YOU ARE INSERTING SOMETHING THAT BREAKS THE PATIENT'S NATURAL SKIN BARRIER TO INFECTION.... YOU DUMBASS... OF COURSE IT'S SUPPOSED TO BE STERILE.

eyes were rolling... let me tell you.
but... that wasn't even the best part...
so he finally gets the catheter into the artery and says,
"what do i do now?"
EXCUSE ME???? YOU"RE DOING A LINE INSERTION AND YOU DON"T KNOW WHAT YOU"RE DOING????  
(the proper answer is: make sure there is flashback, feed the guidewire past the black line so it's fully in the artery, then pass the catheter through skin in a twisting motion OVER the guidewire into the artery, remove guidewire, look for blood return, connect to pressurized monitoring tubing, zero system, check/confirm waveform, suture it nicely, clean up the site with saline and top it off with a nice tegaderm dressing)

instead... we got this:

he says to our fellow (intensivist in training)..."well.. i got it in the artery... i just didn't know what to do next."

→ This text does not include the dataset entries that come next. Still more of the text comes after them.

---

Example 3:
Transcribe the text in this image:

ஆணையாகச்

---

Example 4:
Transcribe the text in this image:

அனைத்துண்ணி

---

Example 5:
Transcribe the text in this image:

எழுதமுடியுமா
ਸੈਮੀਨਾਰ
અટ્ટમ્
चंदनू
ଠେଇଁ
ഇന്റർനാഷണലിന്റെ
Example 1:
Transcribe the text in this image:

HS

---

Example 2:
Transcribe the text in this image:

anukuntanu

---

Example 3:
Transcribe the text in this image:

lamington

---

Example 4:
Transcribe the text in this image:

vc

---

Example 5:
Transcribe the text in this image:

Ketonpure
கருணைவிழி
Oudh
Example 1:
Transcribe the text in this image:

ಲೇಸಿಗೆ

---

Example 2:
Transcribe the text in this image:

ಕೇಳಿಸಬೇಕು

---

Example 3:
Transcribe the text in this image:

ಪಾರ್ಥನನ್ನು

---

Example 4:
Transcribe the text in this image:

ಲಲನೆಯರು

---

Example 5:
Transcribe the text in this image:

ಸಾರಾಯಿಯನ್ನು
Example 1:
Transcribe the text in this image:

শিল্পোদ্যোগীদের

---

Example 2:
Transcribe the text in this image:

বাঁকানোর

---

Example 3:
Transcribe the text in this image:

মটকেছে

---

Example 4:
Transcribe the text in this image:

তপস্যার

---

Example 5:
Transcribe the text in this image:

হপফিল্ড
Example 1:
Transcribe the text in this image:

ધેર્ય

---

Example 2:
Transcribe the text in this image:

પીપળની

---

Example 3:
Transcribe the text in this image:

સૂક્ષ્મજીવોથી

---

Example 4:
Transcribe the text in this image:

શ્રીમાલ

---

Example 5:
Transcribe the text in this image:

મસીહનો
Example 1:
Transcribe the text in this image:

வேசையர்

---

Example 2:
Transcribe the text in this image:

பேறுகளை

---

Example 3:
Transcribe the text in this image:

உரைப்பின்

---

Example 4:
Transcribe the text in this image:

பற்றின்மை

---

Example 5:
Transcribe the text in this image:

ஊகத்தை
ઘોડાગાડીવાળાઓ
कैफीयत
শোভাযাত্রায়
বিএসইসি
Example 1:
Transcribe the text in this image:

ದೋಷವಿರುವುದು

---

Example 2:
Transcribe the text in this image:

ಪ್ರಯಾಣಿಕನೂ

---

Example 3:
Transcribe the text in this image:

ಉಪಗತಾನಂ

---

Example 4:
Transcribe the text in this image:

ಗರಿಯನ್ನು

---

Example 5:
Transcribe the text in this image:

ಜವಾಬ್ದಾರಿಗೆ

so gord says... "um... maybe ask for help?"

ARE YOU FUCKING FOR REAL THEY LET YOU A) GRADUATE MED SCHOOL and B) NEAR PATIENTS??????

neither my buddy nor i could believe it.
unacceptable in an ICU setting.

amazing. absolutely amazing.

ilovemyjob. ilovemyjob. ilovemyjob.

oh.. and my patient blew a pneumo 20 minutes before shift change....
sweet.


1 comment:

SweetCliches said...

You're like a real life Scrubs! If you haven't seen that show, you should.. because it's essentially what you're writing about.